*AIM OF THE TASK*. In the lines below, look for "assign". Copy each line where it appears.

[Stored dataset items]
---
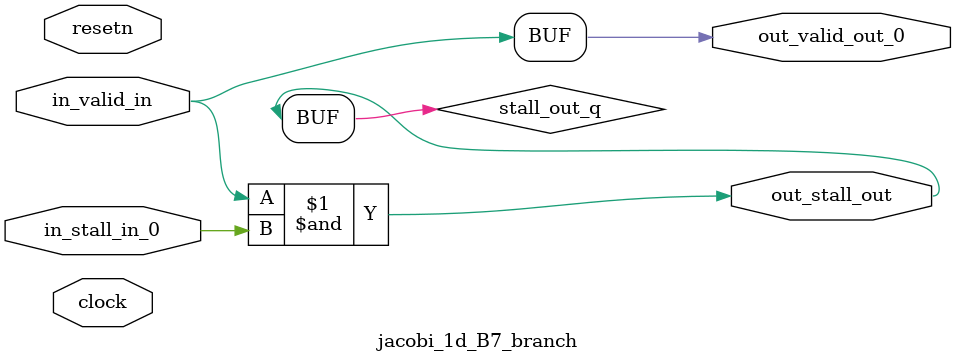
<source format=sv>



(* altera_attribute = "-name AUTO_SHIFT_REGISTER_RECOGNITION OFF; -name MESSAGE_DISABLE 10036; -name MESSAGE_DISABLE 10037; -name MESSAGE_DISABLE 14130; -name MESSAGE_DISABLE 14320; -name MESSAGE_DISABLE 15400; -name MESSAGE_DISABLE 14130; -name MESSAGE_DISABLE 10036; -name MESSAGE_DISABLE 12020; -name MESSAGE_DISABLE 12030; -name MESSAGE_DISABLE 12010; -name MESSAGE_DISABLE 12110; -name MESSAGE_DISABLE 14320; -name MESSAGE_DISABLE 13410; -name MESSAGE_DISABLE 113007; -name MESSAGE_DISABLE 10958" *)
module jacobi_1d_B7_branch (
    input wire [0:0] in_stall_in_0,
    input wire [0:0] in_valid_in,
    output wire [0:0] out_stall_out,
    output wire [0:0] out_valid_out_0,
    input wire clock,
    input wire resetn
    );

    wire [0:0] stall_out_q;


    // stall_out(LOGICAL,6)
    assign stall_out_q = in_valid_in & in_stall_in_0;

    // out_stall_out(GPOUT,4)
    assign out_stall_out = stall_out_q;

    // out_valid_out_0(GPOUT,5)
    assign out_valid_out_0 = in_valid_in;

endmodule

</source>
---
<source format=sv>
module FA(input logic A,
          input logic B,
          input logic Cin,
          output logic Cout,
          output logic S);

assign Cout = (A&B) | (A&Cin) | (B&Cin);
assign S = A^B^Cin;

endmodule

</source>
---
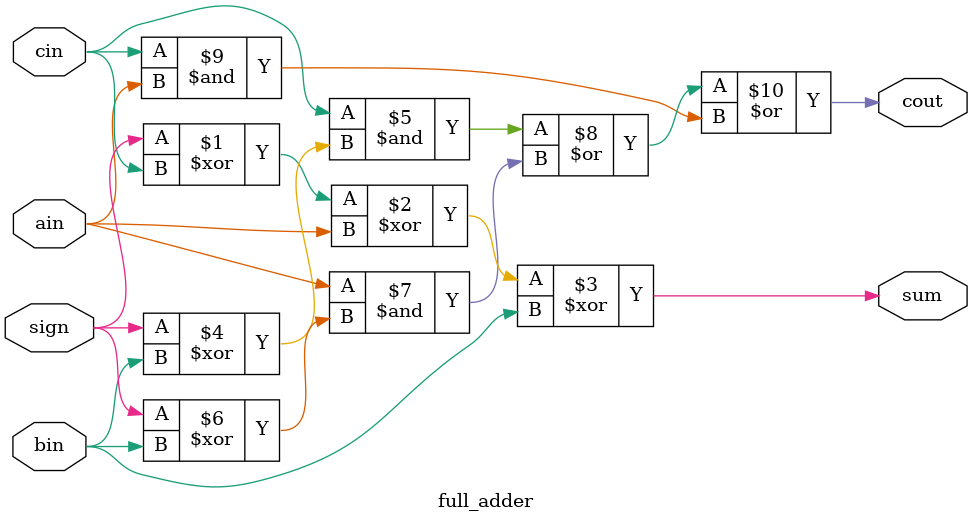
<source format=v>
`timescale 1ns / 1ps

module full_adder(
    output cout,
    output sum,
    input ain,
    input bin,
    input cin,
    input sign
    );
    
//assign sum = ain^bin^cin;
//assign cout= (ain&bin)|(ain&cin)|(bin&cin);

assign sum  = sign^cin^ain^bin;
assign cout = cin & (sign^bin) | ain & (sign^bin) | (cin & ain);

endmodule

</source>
---
*EXERCISE RESPONSE*.
    assign stall_out_q = in_valid_in & in_stall_in_0;
    assign out_stall_out = stall_out_q;
    assign out_valid_out_0 = in_valid_in;
assign Cout = (A&B) | (A&Cin) | (B&Cin);
assign S = A^B^Cin;
//assign sum = ain^bin^cin;
//assign cout= (ain&bin)|(ain&cin)|(bin&cin);
assign sum  = sign^cin^ain^bin;
assign cout = cin & (sign^bin) | ain & (sign^bin) | (cin & ain);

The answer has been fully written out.